In handball, goalkeepers have the unenviable task of deflecting balls that come at speeds of up to over 80mph. In the face of such bullet-like throws, the role of the goalkeeper is definitely not for the faint-hearted. Protecting the goal in handball is an extremely challenging role that requires lightning reflexes and great skill. Only the best goalkeepers in handball can hope to save more than 40% of the balls that come towards the goal.
The Rules that Govern the Goalkeeper
Similar to other sports where there is a goalkeeper, there are unique rules that apply only to the goalkeeper. In handball, the goalkeeper is allowed to block the ball with any part of the body inside the goal area. The goalkeeper may also move around with the ball inside the goal area without restrictions, unless it is evident that he or she is employing delaying tactics. The goalkeeper is also allowed to leave the goal area at any time following the rules that govern all court players.
What the goalkeeper is not allowed to do is leave the goal area while in possession of the ball. The goalkeeper may not touch the ball while it is stationary or rolling on the ground outside the goal area. Neither is the goalkeeper allowed to re-enter the goal area from the playing area while still holding the ball. The goalkeeper is also restricted from receiving a pass from a court player while inside the goal area.

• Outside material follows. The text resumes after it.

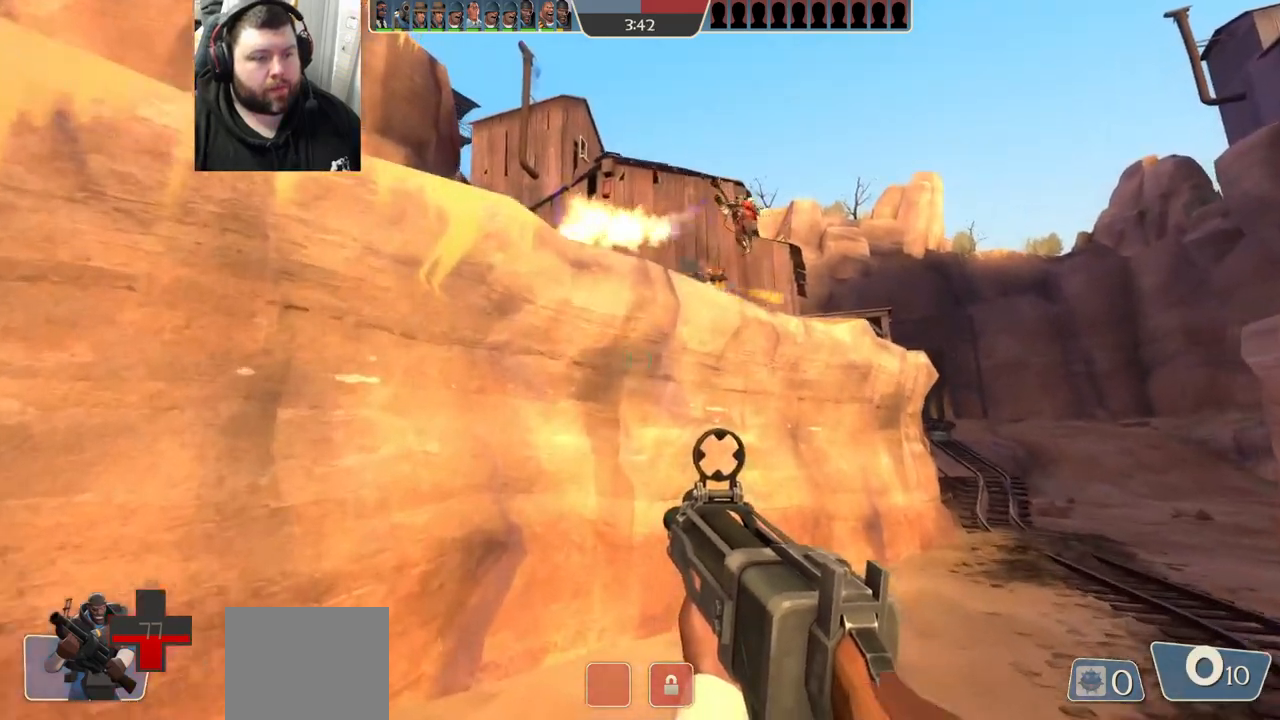
{"buttons": [], "left_stick": "up-right", "right_stick": "center", "events": [[67, "SQUARE", "up"], [133, "SQUARE", "down"], [250, "SQUARE", "up"]]}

The goalkeeper is awarded a goal-throw if he or she blocks the ball and recovers it in the goal area. A goal-throw is also awarded in the event that the ball goes over the endline after the goalkeeper successfully blocks it; or if the opposing team throws the ball over the endline. The goalkeeper must play the goal-throw by passing it to a teammate from within the goal area. If the goalkeeper successfully blocks the shot and the ball goes out of bounds on the sideline, then the opposing team keeps the ball and returns it into play with a throw-in.
Due to the high risk of being hit by the ball, it is important that goalkeepers learn how to protect themselves from the ball while executing their job of saving the ball. At the end of the day, nothing beats good technique however there are other tactics that can be employed to minimise the damage while the goalkeeper works to improve his or her technique.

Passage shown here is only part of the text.